Back in the 70s when I used to watch television as it was broadcast, I was a fan of this series from the north east. I was a London boy and the idea that some British people spoke differently and lived in different cities was exotic. This series had Geordie youngsters about the same age as me and that was part of the appeal. It was only in the mid 80s that I visited Newcastle for the first time.
I watched both series on DVD recently to relive that part of my youth. I was impressed that the stories had a basis in real life. I was never much of a science fiction fan and I don’t know what I would make of children’s television today with an emphasis on the fantastical.
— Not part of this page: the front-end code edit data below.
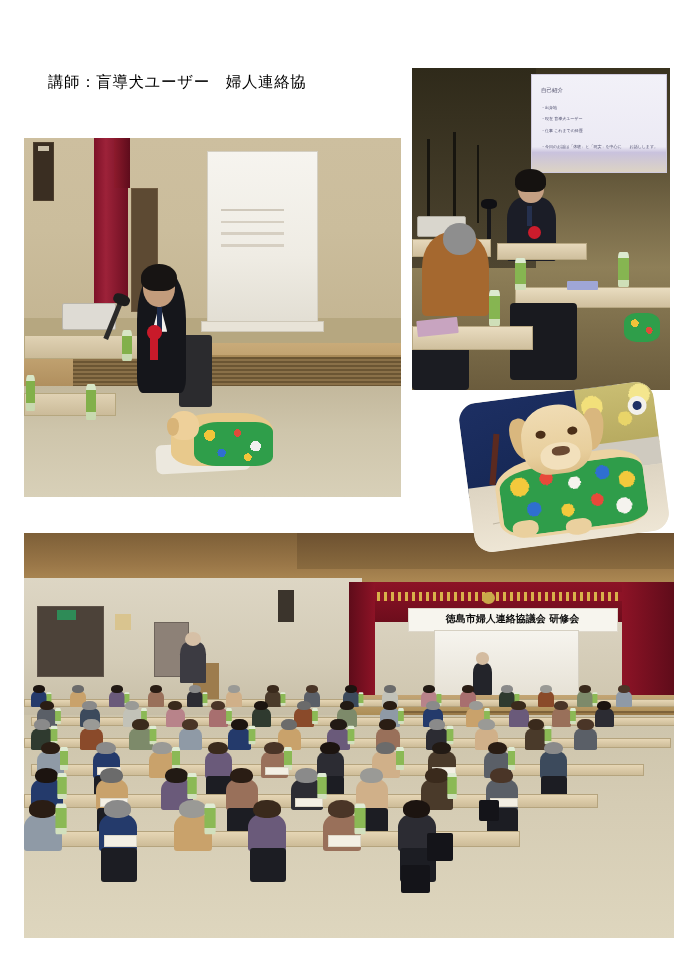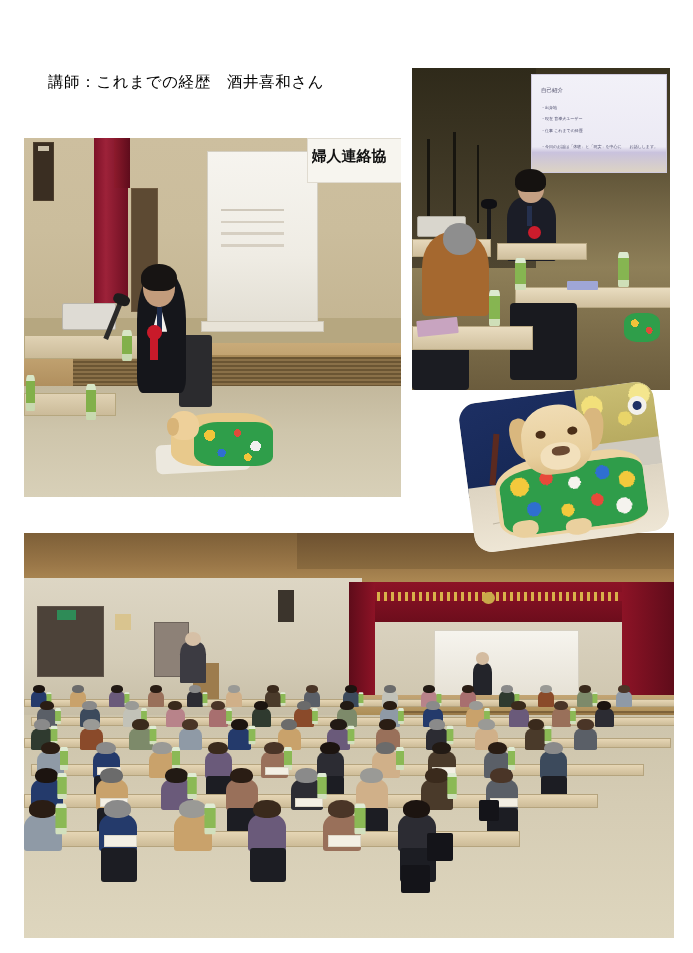--- a/index.html
+++ b/index.html
@@ -310,35 +310,32 @@
      background:#ead09e;border-radius:40% 40% 46% 46%;}
   .p3-paw-r{position:absolute;left:47%;top:85%;width:13%;height:11%;
      background:#ead09e;border-radius:40% 40% 46% 46%;}
 </style>
 </head>
 <body>
 
 <div class="page">
 
 
-  <div class="doc-subtitle">講師：これまでの経歴　酒井喜和さん</div>
+  <div class="doc-subtitle">講師：盲導犬ユーザー　婦人連絡協</div>
 
   <div class="photo" id="photo-speaker-dog">
     <div class="ph-inner">
       <div class="p1-wallA"></div>
       <div class="p1-wallbase"></div>
       <div class="p1-curtain"></div>
       <div class="p1-curtain2"></div>
       <div class="p1-door"></div>
       <div class="p1-speakerbox"></div>
       <div class="p1-screen">
         <div class="p1-screen-txt"></div>
-      </div>
-      <div class="p1-banner">
-        <div class="p1-banner-txt">婦人連絡協</div>
       </div>
       <div class="p1-stagefront"></div>
       <div class="p1-stage"></div>
       <div class="p1-screen-base"></div>
       <div class="p1-panel"></div>
       <div class="p1-floor"></div>
       <div class="p1-table"></div>
       <div class="p1-proj"></div>
       <div class="p1-mic"></div>
       <div class="p1-chair"></div>
@@ -401,20 +398,23 @@
     <div class="ph-inner">
       <div class="p4-ceiling"></div>
       <div class="p4-ceiling2"></div>
       <div class="p4-wall"></div>
       <div class="p4-wall2"></div>
       <div class="p4-stagecurtain"></div>
       <div class="p4-curtain-trim"></div>
       <div class="p4-curtain-l"></div>
       <div class="p4-curtain-r"></div>
       <div class="p4-emblem"></div>
+      <div class="p4-banner">
+        <div class="p4-banner-txt">徳島市婦人連絡協議会 研修会</div>
+      </div>
       <div class="p4-screen"></div>
       <div class="p4-stagefloor"></div>
       <div class="p4-stagewall"></div>
       <div class="p4-floor"></div>
       <div class="p4-door"></div>
       <div class="p4-exit"></div>
       <div class="p4-sign"></div>
       <div class="p4-door2"></div>
       <div class="p4-spk"></div>
       <div class="p4-podium"></div>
You have to remember that, back then, soaps were less issue driven than now so stories that showed dilemmas faced by children were fascinating. Most of the episodes were written by local writers.
Baz was always my favourite character. He is second from the left in this photo. He was the steady one. Maybe that is what I aspired to.
ITV in the 70s still had a regional structure and programmes reflected the areas where they were made. This made them even more interesting to a Londoner like me. Tyne Tees was the TV company for the north east of England but programmes from Manchester, Birmingham and Bristol were equally as exciting. I didn’t venture very far out of London when I was a boy and it was only after I left home for university that I started to explore other places in the UK. I well remember my first visit to Newcastle when I saw the Tyne Bridge, looking just as it does in the opening credits of ‘The Paper Lads’.